Agreement between inferior vena cava diameter measurements by subxiphoid versus transhepatic views

Jigeeshu V. Divatia, Harish Chaudhari, S. Janarthanan, Harish M. M, Siddique Suhail, Vijaya P. Patil

Keywords : Fluid responsiveness, inferior vena cava collapsibility, inferior vena cava diameter, inferior vena cava distensibility, limits of agreement

Citation Information : Divatia JV, Chaudhari H, Janarthanan S, M HM, Suhail S, Patil VP. Agreement between inferior vena cava diameter measurements by subxiphoid versus transhepatic views. Indian J Crit Care Med 2015; 19 (12):719-722.

DOI: 10.4103/0972-5229.171390

License: CC BY-ND 3.0

Published Online: 01-12-2015

Copyright Statement:  Copyright © 2015; Jaypee Brothers Medical Publishers (P) Ltd.


Abstract

Context: Correcting hypovolemia is extremely important. Central venous pressure measurement is often done to assess volume status. Measurement of inferior vena cava (IVC) is conventionally done in the subcostal view using ultrasonography. It may not be possible to obtain this view in all patients.
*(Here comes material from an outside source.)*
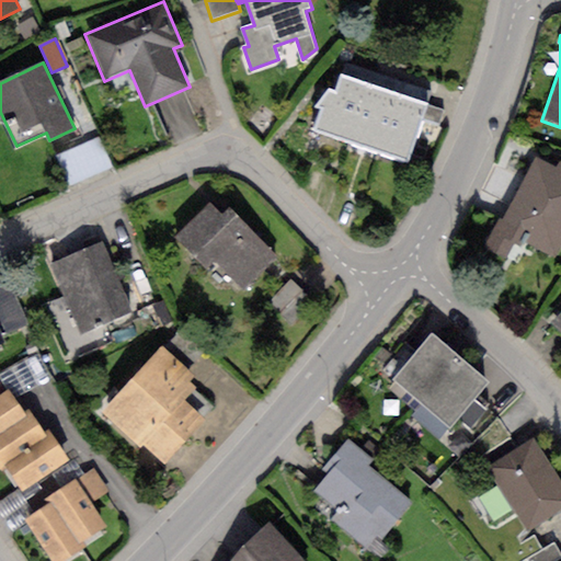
[(371,71),(344,63),(335,91),(328,88),(315,107),(321,109),(313,128),(348,141),(371,71)]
Aims: We therefore evaluated the limits of agreement between the IVC diameter measurement and variation in subcostal and that by the lateral transhepatic view. Settings and Design: Prospective study in a tertiary care referral hospital intensive care unit. Subjects and Methods: After Institutional Ethics Committee approval and informed consent, we obtained 175 paired measurements of the IVC diameter and variation in both the views in adult mechanically ventilated patients. The measurements were carried out by experienced researchers. We then obtained the limits of agreement for minimum, maximum diameter, percentage variation of IVC in relation to respiration. Statistical Analysis Used: Bland-Altman′s limits of agreement to get precision and bias. Results: The limits of agreement were wide for minimum and maximum IVC diameter with variation of as much as 4 mm in both directions. However, the limits of agreement were much narrower when the percentage variation in relation to respiration was plotted on the Bland-Altman plot. Conclusions: We conclude that when it is not possible to obtain the subcostal view, it is possible to use the lateral transhepatic view. However, using the percentage variation in IVC size is likely to be more reliable than the absolute diameter alone. It is possible to use both views interchangeably.